_Tugas Anda_: Lanjutkan teks tentang bembulung dari Gili Meno di bawah ini, dimulai sesudah kalimat terakhirnya.

_Teks untuk Dianalisis_:

Penulis: Afifah Farida
Penyunting: Manshur Zikri
Hidup di pulau kecil yang dikelilingi oleh laut mengajarkan masyarakat Gili Meno untuk belajar memanfaatkan sumber daya alam yang ada di laut sebagai sumber makanan. Selain ikan, juga ada rumput laut atau karang-karang yang masih muda yang dapat diolah menjadi makanan, disebut bembulung. Menurut penuturan B Warni, salah seorang warga Gili Meno yang pada saat itu tidak sengaja saya temui sedang membersihkan bembulung di salah satu berugak dekat masjid Gili Meno, bembulung adalah sejenis karang muda yang dapat ditemukan saat air laut surut. Hanya di waktu-waktu tertentu, warga Gili Meno dapat memakan bembulung tersebut. Bembulung tidak boleh diperjual-belikan di luar pulau karena warga Gili Meno menyadari bahwa jika bembulung dipanen setiap saat maka aktivitasw itu dapat merusak ekosistem laut.

Penasaran dengan rasa dan proses pengolahan bembulung, saya dan Hamdani lantas mengikuti kegiatan Bu Warni pada pargi keesokan harinya: mengolah Bembulung.

_Informasi yang Diberikan_:

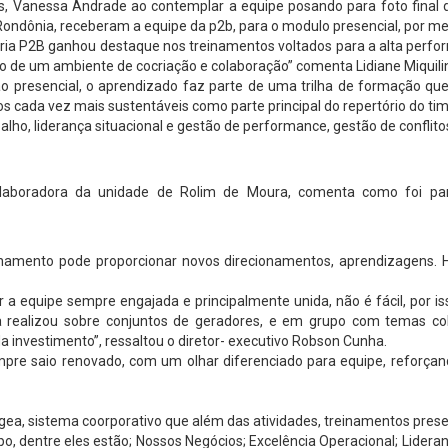
, Vanessa Andrade ao contemplar a equipe posando para foto final do
 Rondônia, receberam a equipe da p2b, para o modulo presencial, por 
oria P2B ganhou destaque nos treinamentos voltados para a alta perfo
io de um ambiente de cocriação e colaboração” comenta Lidiane Miquilin
presencial, o aprendizado faz parte de uma trilha de formação que v
s cada vez mais sustentáveis como parte principal do repertório do tim
lho, liderança situacional e gestão de performance, gestão de conflit
olaboradora da unidade de Rolim de Moura, comenta como foi part
inamento pode proporcionar novos direcionamentos, aprendizagens. 
r a equipe sempre engajada e principalmente unida, não é fácil, por
realizou sobre conjuntos de geradores, e em grupo com temas colet
da investimento”, ressaltou o diretor- executivo Robson Cunha.
mpre saio renovado, com um olhar diferenciado para equipe, reforçand
a, sistema coorporativo que além das atividades, treinamentos presen
po, dentre eles estão; Nossos Negócios; Excelência Operacional; Lider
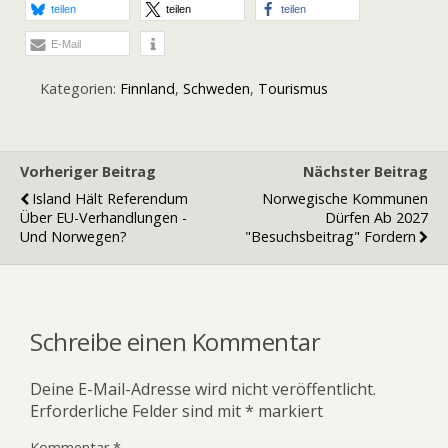
teilen
teilen
teilen
E-Mail
Kategorien:
Finnland
,
Schweden
,
Tourismus
Vorheriger Beitrag
Nächster Beitrag
Island Hält Referendum
Norwegische Kommunen
Über EU-Verhandlungen -
Dürfen Ab 2027
Und Norwegen?
"Besuchsbeitrag" Fordern
Schreibe einen Kommentar
Deine E-Mail-Adresse wird nicht veröffentlicht.
Erforderliche Felder sind mit
*
markiert
Kommentar
*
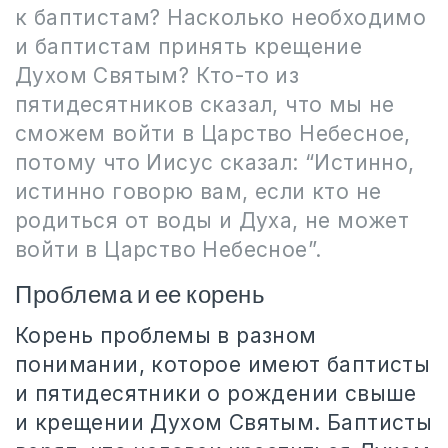
к баптистам? Насколько необходимо
и баптистам принять крещение
Духом Святым? Кто-то из
пятидесятников сказал, что мы не
сможем войти в Царство Небесное,
потому что Иисус сказал: “Истинно,
истинно говорю вам, если кто не
родиться от воды и Духа, не может
войти в Царство Небесное”.
Проблема и ее корень
Корень проблемы в разном
понимании, которое имеют баптисты
и пятидесятники о рождении свыше
и крещении Духом Святым. Баптисты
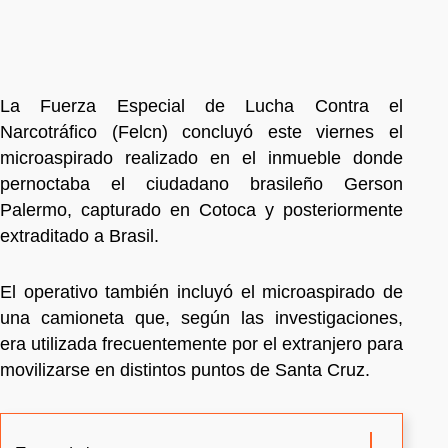
La Fuerza Especial de Lucha Contra el
Narcotráfico (Felcn) concluyó este viernes el
microaspirado realizado en el inmueble donde
pernoctaba el ciudadano brasileño Gerson
Palermo, capturado en Cotoca y posteriormente
extraditado a Brasil.
El operativo también incluyó el microaspirado de
una camioneta que, según las investigaciones,
era utilizada frecuentemente por el extranjero para
movilizarse en distintos puntos de Santa Cruz.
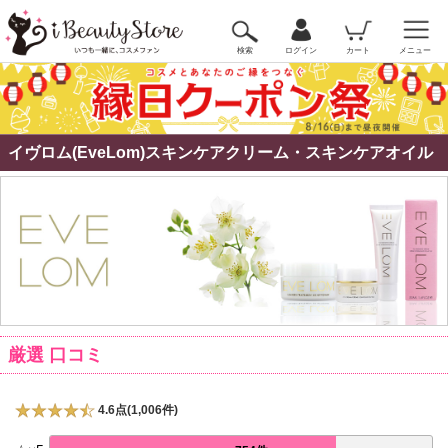
検索
ログイン
カート
メニュー
イヴロム(EveLom)スキンケアクリーム・スキンケアオイル
厳選 口コミ
4.6点(1,006件)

_Hasil Latihan_:
Mengolah bembulung tidak serumit yang dibayangkan. Oleh masyarakat Gili Meno, bembulung diolah menjadi urap yang dicampur dengan biji kacang panjang. Bembulung dibersihkan dari lumut dan pasir yang menempel, kemudian ditumbuk kasar. Penumbukan bembulung ini bertujuan untuk mengurangi kandungan air dan lumut yang masih menempel di karang tersebut. Setelah hancur kasar, bembulung tersebut dicuci bersih dan direndam dengan air panas sekitar 10-15 menit. Resep yang digunakan sama dengan resep urap lainnya, yaitu kelapa parut, kemiri, bawang, dan cabai yang dibakar lalu digiling. Bumbu yang digiling kemudian dicampur dengan kelapa parut, bembulung, dan biji kacang panjang. Bembulung siap dimakan dengan nasi putih hangat bersama keluarga dan tetangga.




Bembulung adalah salah satu hasil yang diperoleh dari kegiatan mengangsat[1] ketika air laut surut. Bu Warni bercerita bahwa dulu bembulung masih sangat mudah ditemukan, tidak seperti sekarang. Pak Dana (suami Bu Warni) mengatakan bahwa saat ini, tidak hanya bembulung yang sulit ditemukan, tetapi juga ikan-ikan. Pak Dana berasumsi bahwa ini salah satu dampak dari banyaknya tamu Gili Meno atau dua Gili lainnya yang melakukan aktivitas snorkeling. Kerusakan karang tidak hanya diakibatkan karena tamu yang tidak sengaja menginjak karang, tetapi juga karena zat-zat kimia yang digunakan oleh manusia sebelum berenang. Zat-zat itu juga menjadi salah satu penyebab air laut terkontaminasi sehingga merusak karang. Menurut Pak Dana, memang ada wilayah-wilayah laut yang dikonservasi, tetapi karang-karang yang hidup dekat garis pantai tempat biasa warga mengangsat mulai mengalami kerusakan pula. Maka tidak heran, warga yang mengangsat sudah tidak seramai dulu.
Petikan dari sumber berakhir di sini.